OGH 3Ob126/15y

OGH3Ob126/15y15.7.2015

Der Oberste Gerichtshof hat durch den Senatspräsidenten Dr. Hoch als Vorsitzenden sowie die Vizepräsidentin Dr. Lovrek, die Hofräte Dr. Jensik und Dr. Roch und die Hofrätin Dr. A. Kodek als weitere Richter in der Pflegschaftssache der minderjährigen L*****, geboren am ***** 2006, *****, Mutter N*****, vertreten durch Dr. Helene Klaar, Dr. Norbert Marschall Rechtsanwälte OG in Wien, Vater H*****, vertreten durch Mag. Peter A. Miklautz, Rechtsanwalt in Wien, wegen Obsorge, über den außerordentlichen Revisionsrekurs der Mutter gegen den Beschluss des Landesgerichts für Zivilrechtssachen Wien als Rekursgericht vom 8. Mai 2015, GZ 48 R 95/15y‑84, den

Beschluss

gefasst:

European Case Law Identifier: ECLI:AT:OGH0002:2015:0030OB00126.15Y.0715.000

 

Spruch:

Der außerordentliche Revisionsrekurs wird mangels der Voraussetzungen des § 62 Abs 1 AußStrG zurückgewiesen.

 

Begründung:

Das Erstgericht legte über Antrag des Vaters fest, dass die Obsorge für die Minderjährige, mit der bisher die Mutter allein betraut war, nunmehr den Eltern gemeinsam zukommt, wobei der Hauptaufenthalt bei der Mutter bleibt. Das Rekursgericht bestätigte diese Entscheidung.

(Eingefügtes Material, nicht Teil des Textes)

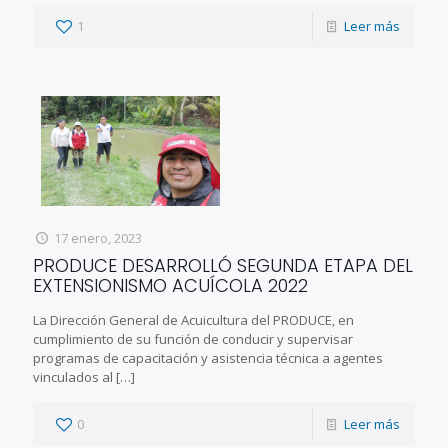
1
Leer más
17 enero, 2023
PRODUCE DESARROLLÓ SEGUNDA ETAPA DEL
EXTENSIONISMO ACUÍCOLA 2022
La Dirección General de Acuicultura del PRODUCE, en
cumplimiento de su función de conducir y supervisar
programas de capacitación y asistencia técnica a agentes
vinculados al
[…]
0
Leer más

In ihrem außerordentlichen Revisionsrekurs zeigt die Mutter keine Rechtsfrage von erheblicher Bedeutung iSd § 62 Abs 1 AußStrG auf:

Rechtliche Beurteilung

1. Ein im Rekurs gerügter und vom Rekursgericht verneinter Verfahrensmangel (hier: das Unterbleiben einer förmlichen Einvernahme der Eltern, die sich allerdings vor dem Erstgericht ausführlich äußern konnten, sowie die Unterlassung der Einvernahme von der Mutter namhaft gemachter Zeugen zur behaupteten Erziehungsunfähigkeit des Vaters) kann im Revisionsrekurs nicht mehr geltend gemacht werden, es sei denn, eine Durchbrechung dieses Grundsatzes wäre aus Gründen des Kindeswohls erforderlich (RIS‑Justiz RS0050037 [T4, T11]; RS0030748 [T2, T5]). Dies ist hier nicht der Fall.

Der Oberste Gerichtshof ist außerdem auch im Außerstreitverfahren nicht Tatsacheninstanz, weshalb Fragen der Beweiswürdigung nicht an ihn herangetragen werden können (RIS‑Justiz RS0007236 [T1 bis T4, T6, T7]). Die Frage, ob außer den bereits vorliegenden noch weitere Beweise zu demselben Beweisthema aufzunehmen gewesen wären, gehört zur

Beweiswürdigung und ist daher irrevisibel (RIS‑Justiz

RS0043414 [T9, T10]).

2. Im Gegensatz zur Rechtslage vor dem KindNamRÄG 2013 soll nunmehr die Obsorge beider Elternteile (eher) die Regel sein (RIS‑Justiz RS0128811). Bei der ‑ hiefür maßgeblichen ‑ Einzelfallbeurteilung, ob die Obsorge beider Eltern dem Kindeswohl entspricht und ob mit einer sinnvollen Ausübung der beiderseitigen Obsorge zu rechnen ist (RIS‑Justiz RS0128812; 8 Ob 7/15k mwN), hat der Oberste Gerichtshof von den von den Vorinstanzen ohne Mangelhaftigkeit oder Aktenwidrigkeit festgestellten Tatsachen auszugehen und nicht von dem im außerordentlichen Revisionrekurs unterstellten „Wunschsachverhalt“ (RIS‑Justiz RS0069246 [T6]).